State Rep. Stephen Adamini, a Democrat from the Upper Peninsula, took issue with Isaacs’ special interest swipe. He contended that the auto industry, as a major employer and economic force in Michigan, has a rightful role in setting CON policy, as do other organizations that either provide or are major purchasers health care.
“Are they not legitimate participants?” Adamini said. “It’s like you’ve got to be against CON because look who’s for it.”
Privately, backers of CON say that any problems rest with the Department of Community Health and how it administers the program, a point they intend to press at subsequent subcommittee hearings.
While few, with the exception of the state medical society and some Republican lawmakers, publicly advocate for CON’s elimination, even supporters of the program acknowledge that it could use changes to make the process work better.
“We’d rather work through the problems,” said Patrick Foley, director of communications for the Michigan Health and Hospital Association. “We’d be better off with it than without it.”

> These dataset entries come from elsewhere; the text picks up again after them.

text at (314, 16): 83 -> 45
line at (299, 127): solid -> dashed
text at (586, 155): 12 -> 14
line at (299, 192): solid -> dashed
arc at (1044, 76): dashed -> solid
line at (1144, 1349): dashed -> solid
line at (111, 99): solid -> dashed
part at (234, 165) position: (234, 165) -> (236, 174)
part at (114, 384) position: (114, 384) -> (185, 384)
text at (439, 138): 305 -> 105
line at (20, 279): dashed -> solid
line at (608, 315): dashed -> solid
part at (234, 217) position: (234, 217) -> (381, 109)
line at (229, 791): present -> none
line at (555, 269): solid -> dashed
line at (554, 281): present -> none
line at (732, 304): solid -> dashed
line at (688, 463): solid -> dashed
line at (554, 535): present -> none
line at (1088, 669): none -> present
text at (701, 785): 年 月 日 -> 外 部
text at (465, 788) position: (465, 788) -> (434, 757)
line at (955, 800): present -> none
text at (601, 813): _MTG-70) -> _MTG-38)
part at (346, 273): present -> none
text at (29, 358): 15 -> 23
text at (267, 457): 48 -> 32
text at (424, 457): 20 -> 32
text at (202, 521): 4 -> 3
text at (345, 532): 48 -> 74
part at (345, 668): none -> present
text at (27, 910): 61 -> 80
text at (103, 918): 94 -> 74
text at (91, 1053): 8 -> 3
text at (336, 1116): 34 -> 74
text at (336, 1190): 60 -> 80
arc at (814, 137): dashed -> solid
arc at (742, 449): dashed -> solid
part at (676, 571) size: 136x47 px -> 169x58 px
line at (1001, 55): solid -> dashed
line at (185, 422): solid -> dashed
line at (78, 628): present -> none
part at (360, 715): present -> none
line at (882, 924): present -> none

The association, in a Jan. 29 letter to VanderVeen’s subcommittee, called CON “a means of fostering a quality health care system that is efficient, accessible and economical.” The letter also cited the experience in Ohio, which repealed CON in the mid-1990s and saw a “proliferation of for-profit specialty clinics that undermine the financial stability of non-profit community hospitals,” particularly in rural areas.
Isaacs, however, referred to Ohio’s experience as the “rightsizing” of the health care system following CON’s elimination, stemming from a pent-up demand for services.